One limitation of this study is the fact that it has analyzed the specific case of the EPN, an engineering university that receives approximately 2% of the total student intake of all universities in Ecuador. The model can easily be applied by universities that share the same variables as the EPN. For other universities, however, a new model with new variables must be generated. A future study could standardize the variables and generate a model that could be used at the national level.

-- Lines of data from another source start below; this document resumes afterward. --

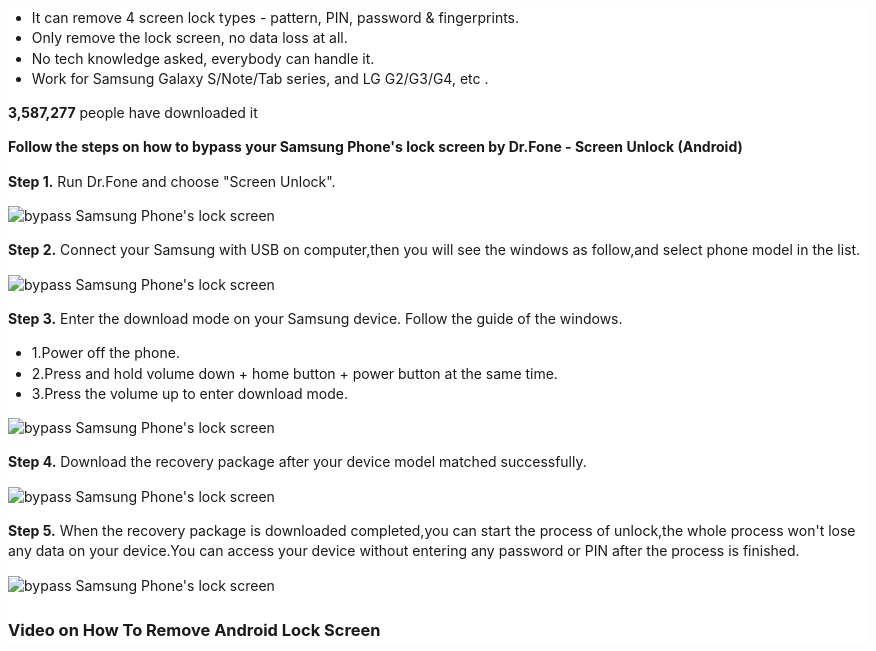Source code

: - It can remove 4 screen lock types - pattern, PIN, password & fingerprints.
- Only remove the lock screen, no data loss at all.
- No tech knowledge asked, everybody can handle it.
- Work for Samsung Galaxy S/Note/Tab series, and LG G2/G3/G4, etc .

**3,587,277** people have downloaded it

**Follow the steps on how to bypass your Samsung Phone's lock screen by Dr.Fone - Screen Unlock (Android)**

**Step 1.** Run Dr.Fone and choose "Screen Unlock".

![bypass Samsung Phone's lock screen](https://images.wondershare.com/drfone/guide/drfone-home.png)

**Step 2.** Connect your Samsung with USB on computer,then you will see the windows as follow,and select phone model in the list.

![bypass Samsung Phone's lock screen](https://images.wondershare.com/drfone/guide/screen-unlock-any-android-device-2.png)

**Step 3.** Enter the download mode on your Samsung device. Follow the guide of the windows.

- 1.Power off the phone.
- 2.Press and hold volume down + home button + power button at the same time.
- 3.Press the volume up to enter download mode.

![bypass Samsung Phone's lock screen](https://images.wondershare.com/drfone/guide/android-screen-unlock-without-data-loss-4.png)

**Step 4.** Download the recovery package after your device model matched successfully.

![bypass Samsung Phone's lock screen](https://images.wondershare.com/drfone/guide/android-screen-unlock-without-data-loss-5.png)

**Step 5.** When the recovery package is downloaded completed,you can start the process of unlock,the whole process won't lose any data on your device.You can access your device without entering any password or PIN after the process is finished.

![bypass Samsung Phone's lock screen](https://images.wondershare.com/drfone/guide/screen-unlock-any-android-device-6.png)

### Video on How To Remove Android Lock Screen

<iframe allowfullscreen="allowfullscreen" frameborder="0" src="https://www.youtube.com/embed/qXw3JNztGVI" id="video-iframe-t"></iframe>




<ins class="adsbygoogle"
     style="display:block"
     data-ad-format="autorelaxed"
     data-ad-client="ca-pub-7571918770474297"
     data-ad-slot="1223367746"></ins>
<ins class="adsbygoogle"
     style="display:block"
     data-ad-client="ca-pub-7571918770474297"
     data-ad-slot="8358498916"
     data-ad-format="auto"
     data-full-width-responsive="true"></ins>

The study was developed in different conditions than the current ones; the data used in this research correspond to the face-to-face teaching modality. The COVID-19 pandemic positively affects school dropouts, as millions of students have been affected, both by the closure of schools around the world and by the global economic recession. According to the World Bank Group [
51], until the end of April, schools had been closed in 180 countries, and 85% of students around the world were not attending school; in addition, the world economy will shrink by 3% in 2020. Dropouts will increase, and many of these students will probably drop out of school forever. The highest dropout rate will be concentrated in students belonging to vulnerable groups, as they are forced to abandon their studies due to lack of economic and technological resources, thus widening the existing gap in education. These events delay the achievement of the sustainable development goal of ensuring inclusive, equitable and quality education for all by 2030.